Physical properties and luminescence of highly stable erbium-doped antimony glasses for NIR broadband amplification

Glasses with compositions (0.8-x)Sb2O3-0.2Na(2)O-(x)WO3-(0.0025) Er2O3, (0 <= x <= 0.4 mol) has been synthesized by the melt-quenching technique. Physical, optical characteristics and spectroscopy have been identified and investigated. As the glass composition changes, definite variations in physio-optical properties can be observed as well as the temperature of the glass transition (T-g), the density (rho), molar volume (V-m), bandgap energy (Eg), and the refractive index (n). The Judd-Ofelt theory has been performed using a UV-VIS-NIR absorption spectrum to examine the compositional effect on Er3+ spectroscopic properties.

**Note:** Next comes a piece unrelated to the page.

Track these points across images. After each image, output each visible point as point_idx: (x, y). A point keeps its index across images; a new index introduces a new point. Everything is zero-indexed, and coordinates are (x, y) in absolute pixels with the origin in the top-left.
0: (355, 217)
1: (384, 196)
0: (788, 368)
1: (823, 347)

Some basic spectroscopic parameters including electric dipole line strengths, Judd-Ofelt parameters, the rate of radiative probability, and the lifetime of radiative levels, are determined. A high NIR emission at 1.53 mu m was observed when exciting glasses at 980 nm. The FWHM, the effective line-width (Delta lambda(eff)), the emission cross-section (sigma(em)), and the gain bandwidth values were calculated using the theory of Fuchtbauer-Ladenburg, and the findings were critically analyzed. the decay of fluorescence spectra for the I-4(13/2) level was registered, and the lifetime for the studied glasses was calculated. Upconversion luminescence was observed in the green and red regions under 980 nm excitation, with a relative increase in emission intensity due to the added tungsten content. Based on the results obtained, the studied glasses are favorable materials for broadband amplifiers in WDM systems and optical devices.